_Task to complete_
The response must contain every line from the records below that has "Table".

_Records supplied_
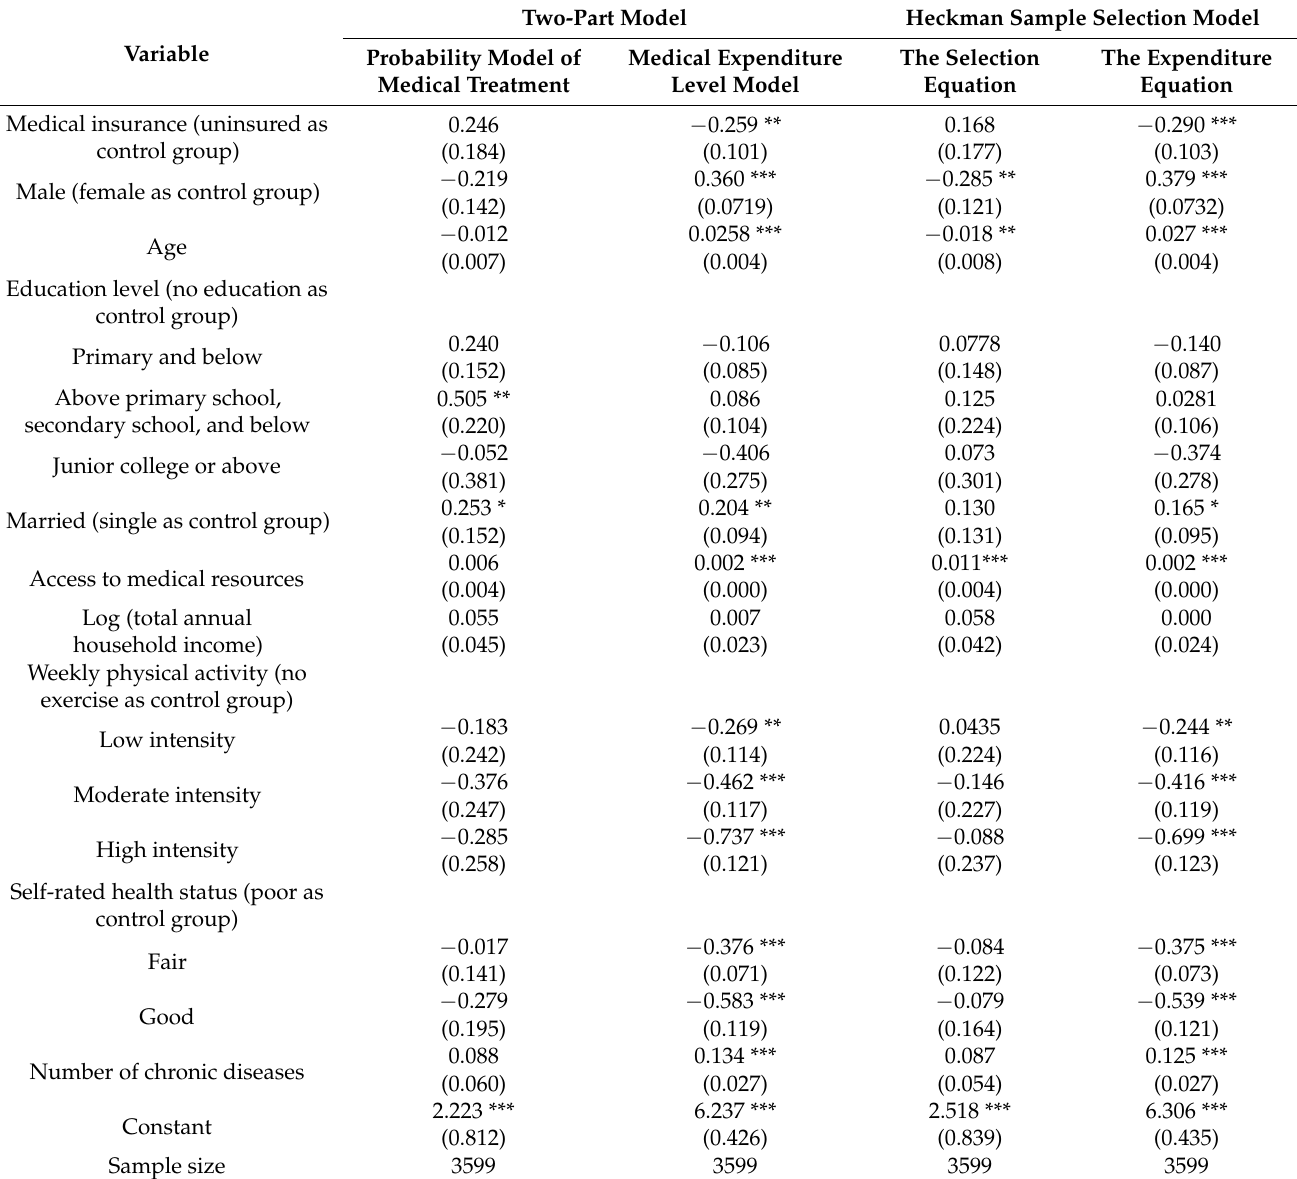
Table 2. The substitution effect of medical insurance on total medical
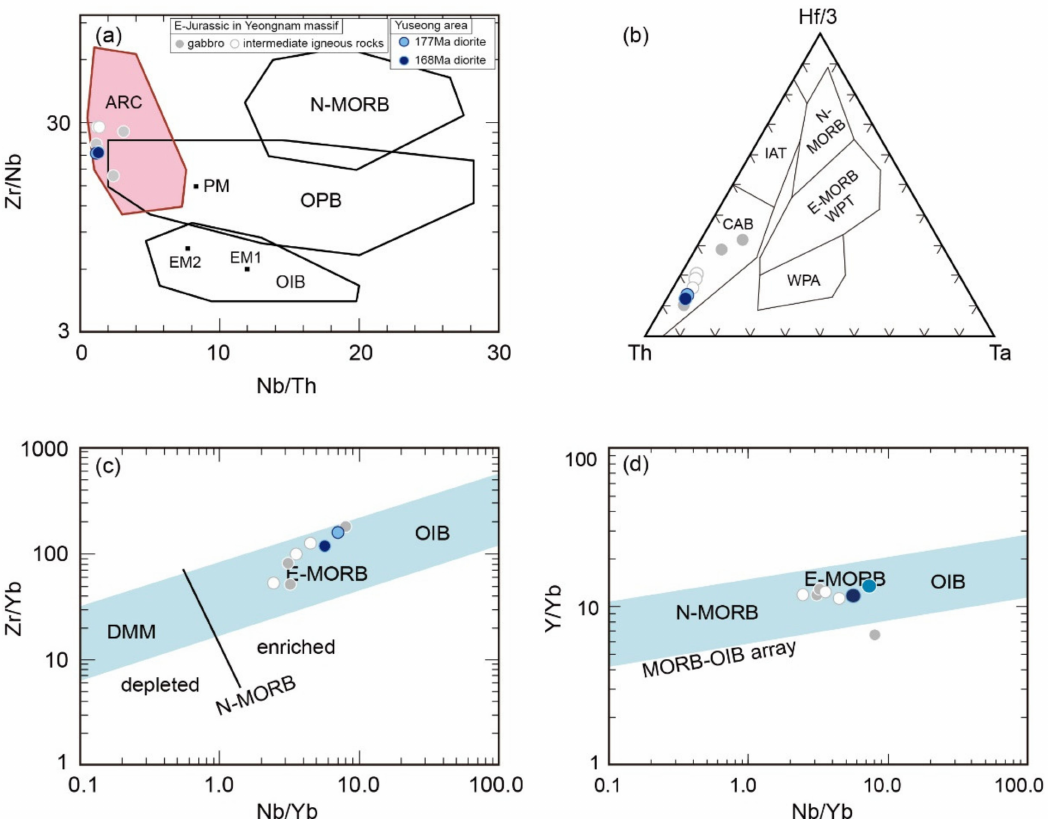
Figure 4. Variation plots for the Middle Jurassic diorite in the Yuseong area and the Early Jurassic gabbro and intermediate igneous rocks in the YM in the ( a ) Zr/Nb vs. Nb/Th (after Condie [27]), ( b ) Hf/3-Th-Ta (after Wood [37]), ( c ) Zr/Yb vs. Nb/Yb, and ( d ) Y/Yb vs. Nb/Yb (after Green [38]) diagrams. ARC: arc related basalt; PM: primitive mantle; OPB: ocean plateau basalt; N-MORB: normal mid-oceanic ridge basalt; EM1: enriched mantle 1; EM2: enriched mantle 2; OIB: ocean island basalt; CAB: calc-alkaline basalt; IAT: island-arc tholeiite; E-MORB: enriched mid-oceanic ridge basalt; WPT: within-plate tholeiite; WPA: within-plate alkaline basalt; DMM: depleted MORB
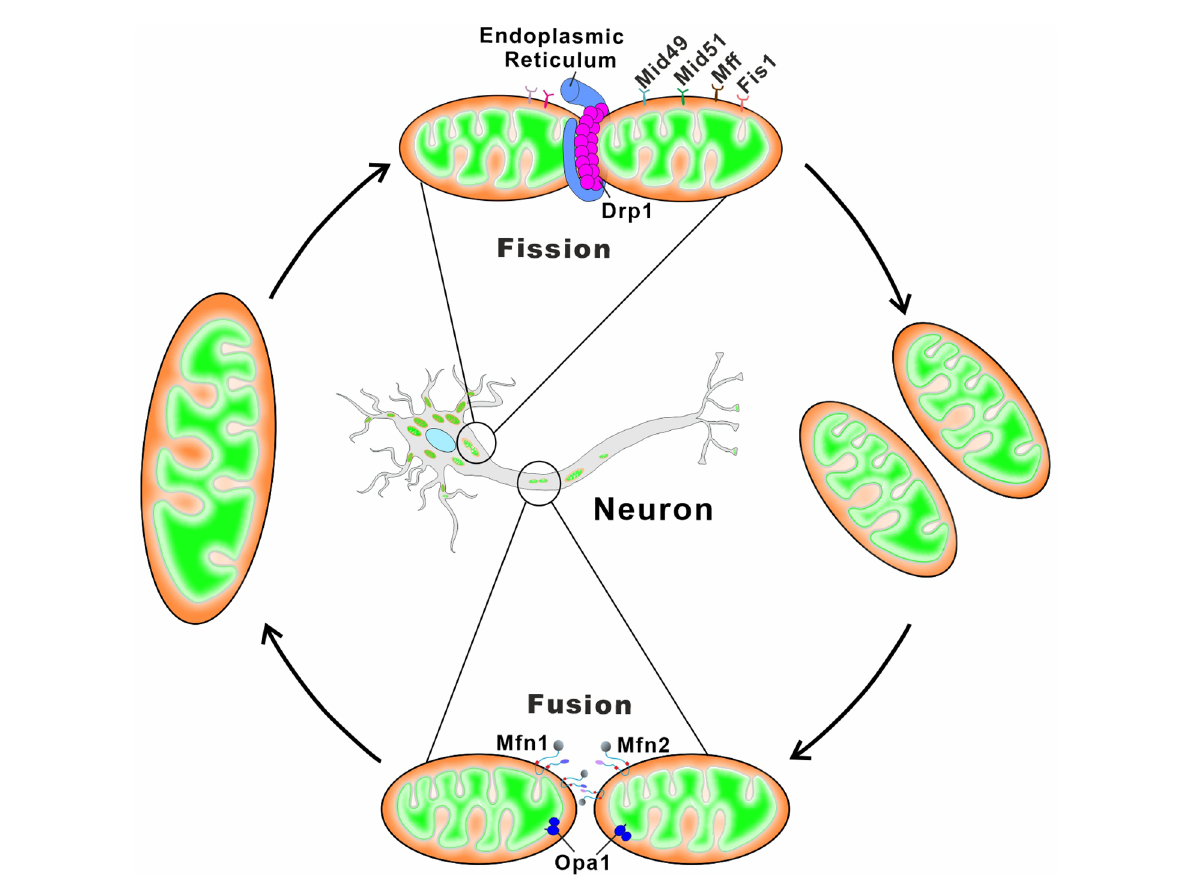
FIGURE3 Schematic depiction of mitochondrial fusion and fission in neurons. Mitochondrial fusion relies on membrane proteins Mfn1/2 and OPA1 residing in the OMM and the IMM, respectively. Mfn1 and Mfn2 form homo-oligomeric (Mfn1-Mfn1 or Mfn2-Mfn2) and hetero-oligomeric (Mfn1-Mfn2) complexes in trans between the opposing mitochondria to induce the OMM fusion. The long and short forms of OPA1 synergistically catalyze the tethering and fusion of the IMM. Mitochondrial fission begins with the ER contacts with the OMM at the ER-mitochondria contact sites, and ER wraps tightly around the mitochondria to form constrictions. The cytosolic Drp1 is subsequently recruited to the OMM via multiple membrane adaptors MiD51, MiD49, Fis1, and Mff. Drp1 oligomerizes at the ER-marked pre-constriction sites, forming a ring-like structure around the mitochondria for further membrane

==

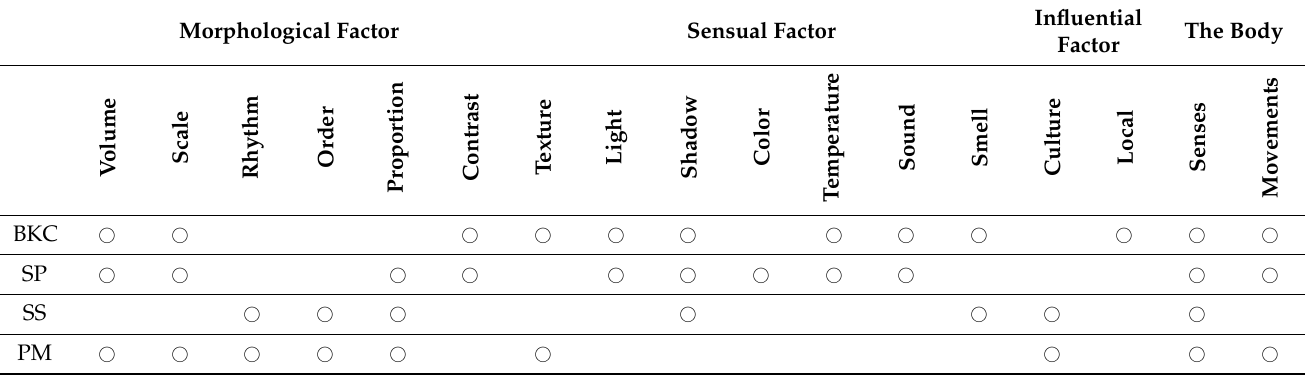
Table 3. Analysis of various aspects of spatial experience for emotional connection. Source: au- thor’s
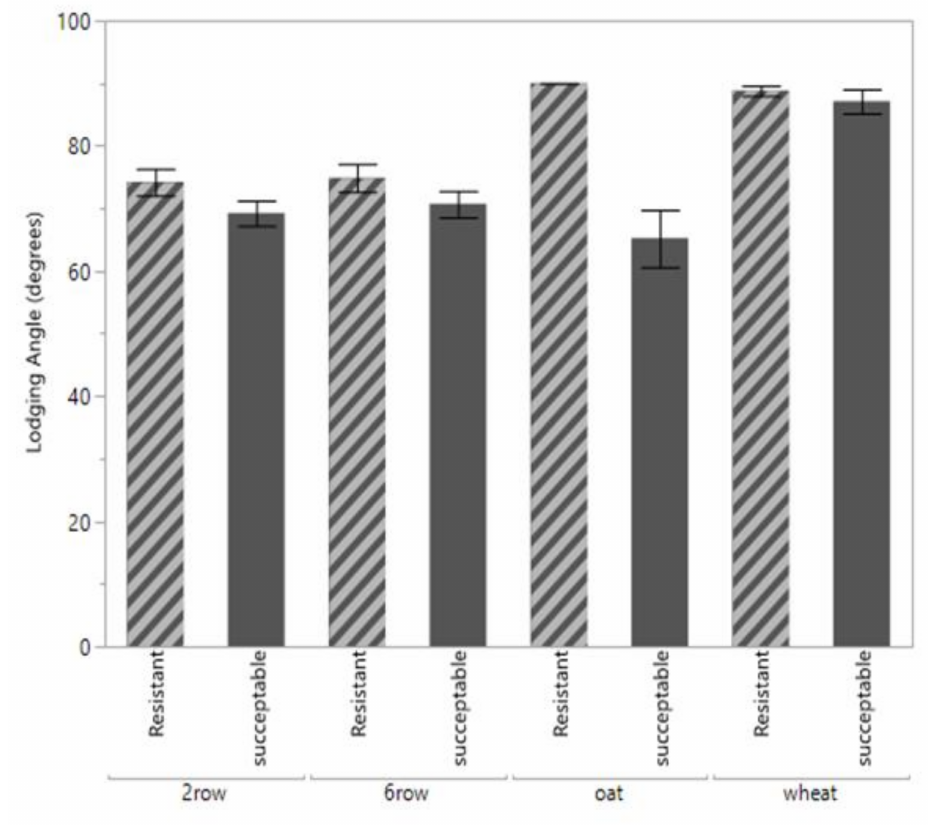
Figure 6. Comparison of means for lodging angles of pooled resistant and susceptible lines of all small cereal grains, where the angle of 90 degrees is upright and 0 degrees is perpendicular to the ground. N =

_Answer box_
Table 2. The substitution effect of medical insurance on total medical
Table 3. Analysis of various aspects of spatial experience for emotional connection. Source: au- thor’s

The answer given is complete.